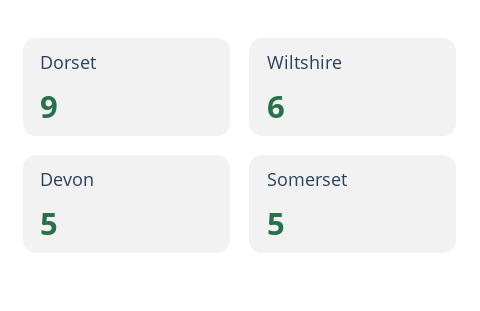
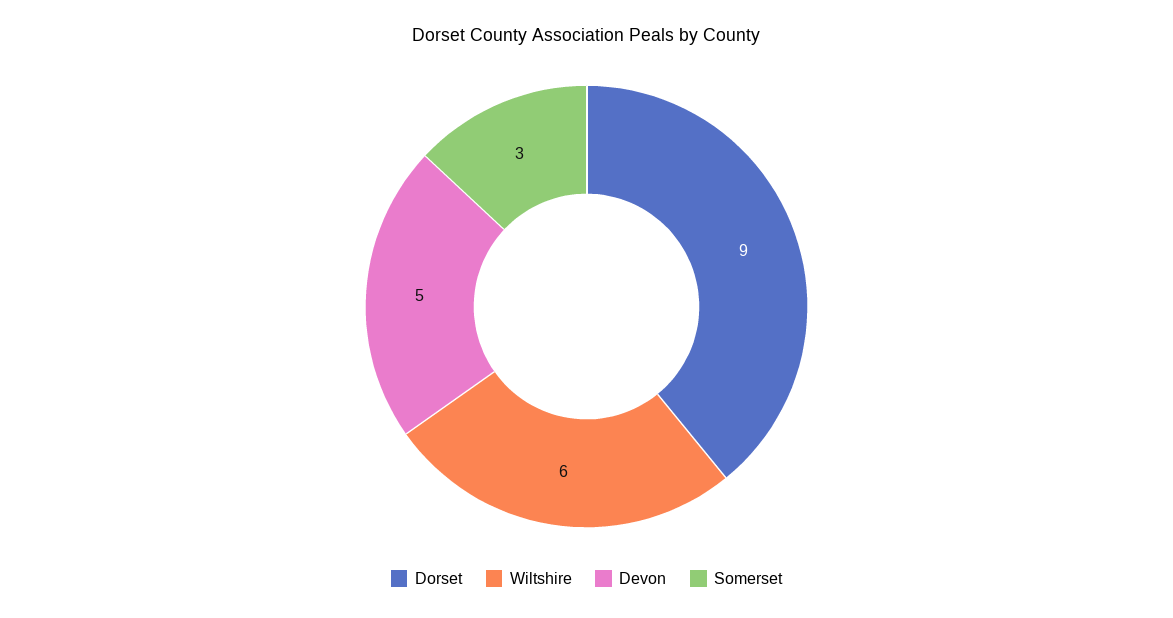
  {
    "Dorset": 9,
    "Wiltshire": 6,
    "Devon": 5,
-   "Somerset": 5
+   "Somerset": 3
  }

▶ WORK INSTRUCTION: Give the data again word for word, without images.

▶ SOLUTION TO THIS PROBLEM:
  {
    "Dorset": 9,
    "Wiltshire": 6,
    "Devon": 5,
-   "Somerset": 5
+   "Somerset": 3
  }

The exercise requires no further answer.